De acordo com a Comissão Parlamentar de Inquérito (CPI) dos Maus-Tratos contra os Animais da Assembleia Legislativa, a cadela, chamada Pretinha, havia sido castrada e adotada recentemente pela comunidade.
Segundo informações preliminares, o crime ocorreu quando o animal se aproximou da residência do suspeito. Apesar de ter um lar adotivo, a cadela era acompanhada pelos moradores e costumava circular pela região.
A Polícia Militar informou que foi acionada e, ao chegar ao local, encontrou o suspeito em casa. Questionado, ele negou ter efetuado disparos contra qualquer animal e afirmou que, naquele dia, não utilizou arma de fogo, como rifle calibre .22 ou espingarda de chumbinho.
No entanto, a mulher que acionou a polícia relatou ter presenciado o momento em que o vizinho realizou o disparo, além de ter ouvido o som do tiro. Ao ser questionado sobre a arma, o homem disse que havia levado o rifle até a casa do sogro.

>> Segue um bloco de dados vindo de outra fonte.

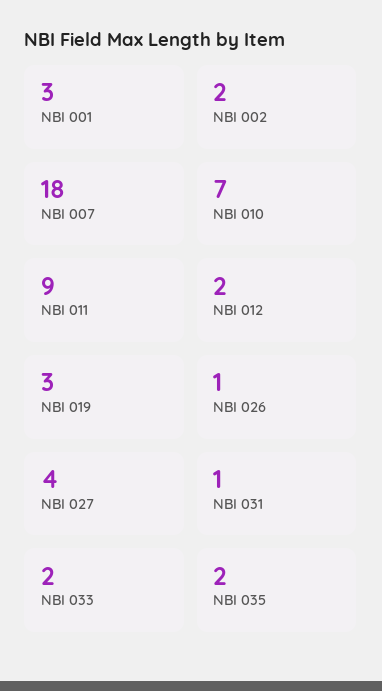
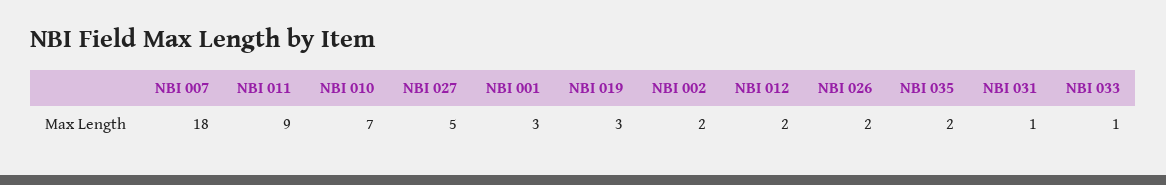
  {
    "NBI 001": 3,
    "NBI 002": 2,
    "NBI 007": 18,
    "NBI 010": 7,
    "NBI 011": 9,
    "NBI 012": 2,
    "NBI 019": 3,
-   "NBI 026": 1,
+   "NBI 026": 2,
-   "NBI 027": 4,
+   "NBI 027": 5,
    "NBI 031": 1,
-   "NBI 033": 2,
+   "NBI 033": 1,
    "NBI 035": 2
  }

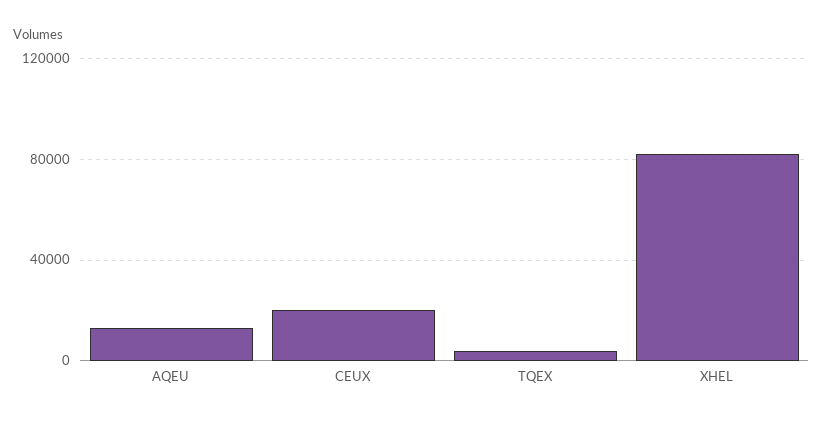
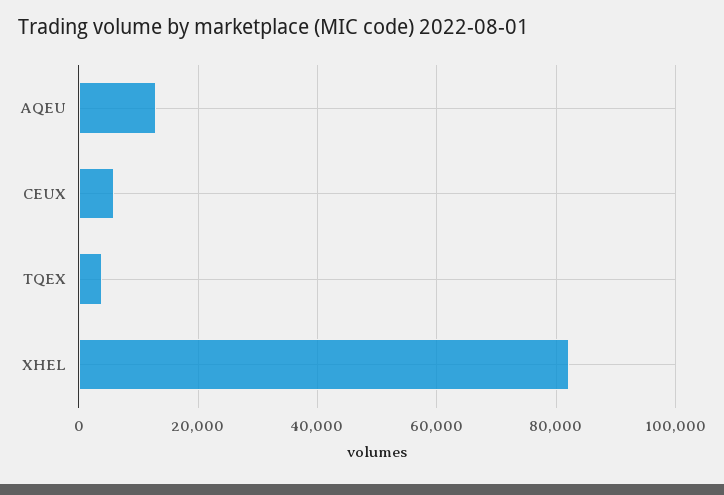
  {
    "AQEU": 12000,
-   "CEUX": 20000,
+   "CEUX": 6000,
    "TQEX": 4000,
    "XHEL": 82000
  }

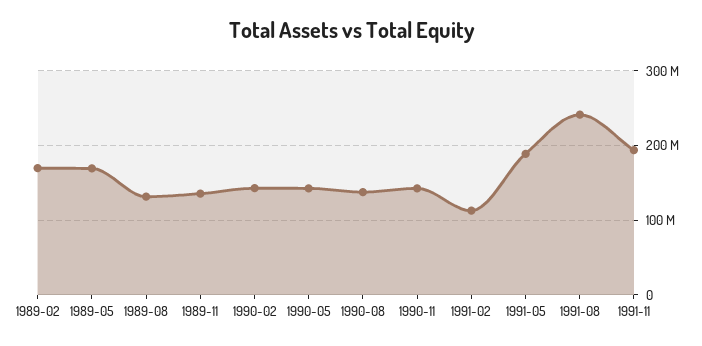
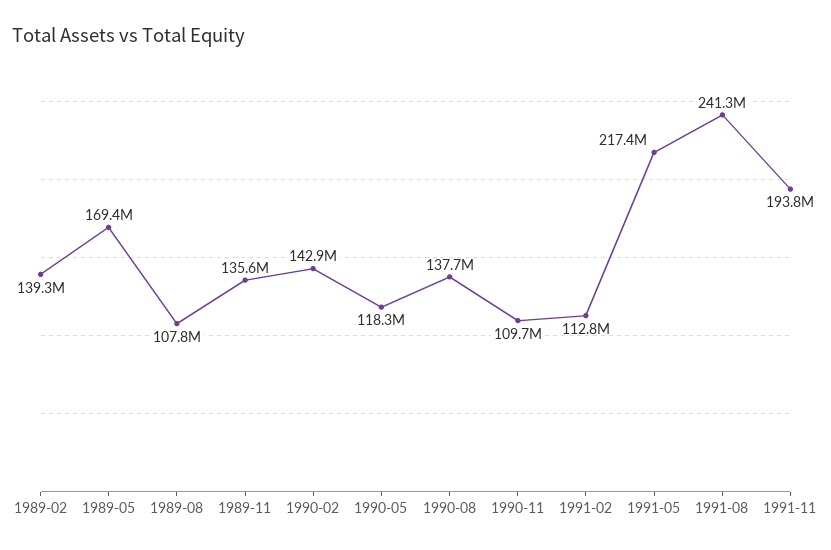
  {
-   "1989-02": 170000000,
+   "1989-02": 139300000,
    "1989-05": 169400000,
-   "1989-08": 130000000,
+   "1989-08": 107800000,
    "1989-11": 135600000,
    "1990-02": 142900000,
-   "1990-05": 140000000,
+   "1990-05": 118300000,
    "1990-08": 137700000,
-   "1990-11": 140000000,
+   "1990-11": 109700000,
    "1991-02": 112800000,
-   "1991-05": 190000000,
+   "1991-05": 217400000,
    "1991-08": 241300000,
    "1991-11": 193800000
  }

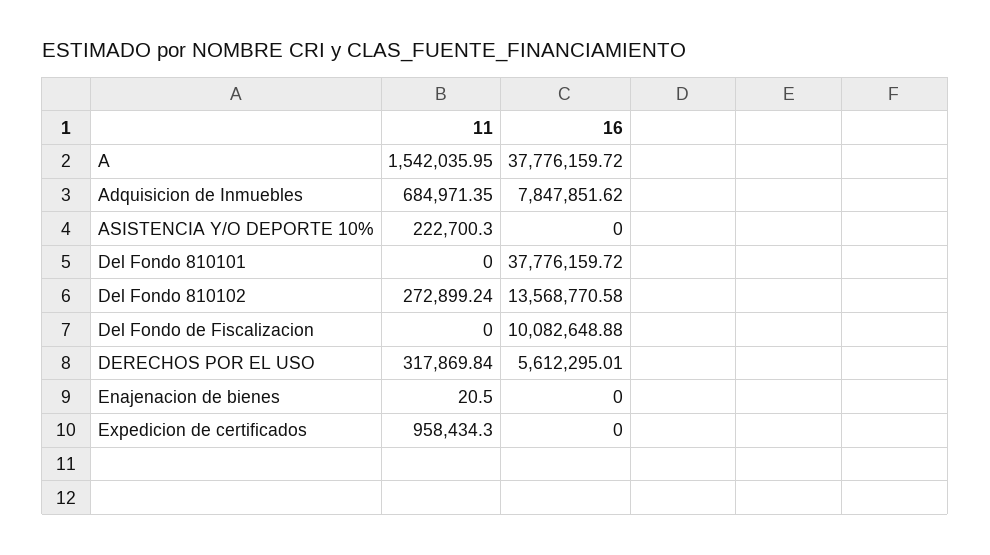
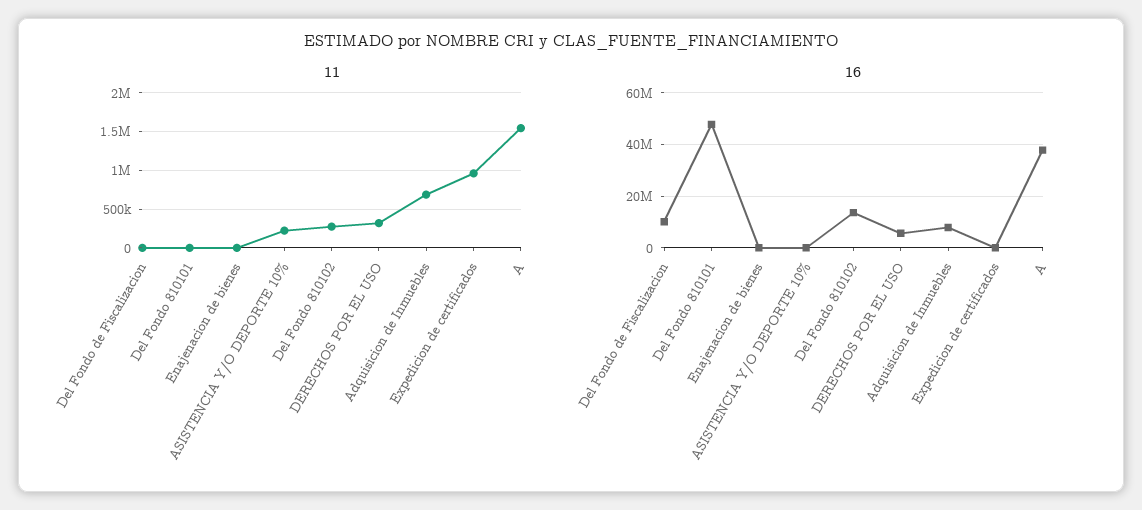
  {
    "11": {
      "A": 1542035.95,
      "Adquisicion de Inmuebles": 684971.35,
      "ASISTENCIA Y/O DEPORTE 10%": 222700.3,
      "Del Fondo 810101": 0,
      "Del Fondo 810102": 272899.24,
      "Del Fondo de Fiscalizacion": 0,
      "DERECHOS POR EL USO": 317869.84,
      "Enajenacion de bienes": 20.5,
      "Expedicion de certificados": 958434.3
    },
    "16": {
      "A": 37776159.72,
      "Adquisicion de Inmuebles": 7847851.62,
      "ASISTENCIA Y/O DEPORTE 10%": 0,
-     "Del Fondo 810101": 37776159.72,
+     "Del Fondo 810101": 47500000,
      "Del Fondo 810102": 13568770.58,
      "Del Fondo de Fiscalizacion": 10082648.88,
      "DERECHOS POR EL USO": 5612295.01,
      "Enajenacion de bienes": 0,
      "Expedicion de certificados": 0
    }
  }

Os policiais se deslocaram até o endereço informado e localizaram o rifle, dois carregadores e cinco munições calibre .22 intactas. O material foi apreendido, e o suspeito foi conduzido à delegacia.
Em nota, a Polícia Civil informou que o homem foi autuado em flagrante por maus-tratos contra animal e por porte ilegal de arma de fogo de uso permitido. Após os procedimentos legais, ele foi encaminhado ao sistema prisional.
A deputada estadual Janete de Sá (PSB), presidente da CPI, classificou o caso como uma “covardia inaceitável” e informou que a perícia foi acionada para realizar o confronto balístico entre os projéteis e as armas apreendidas.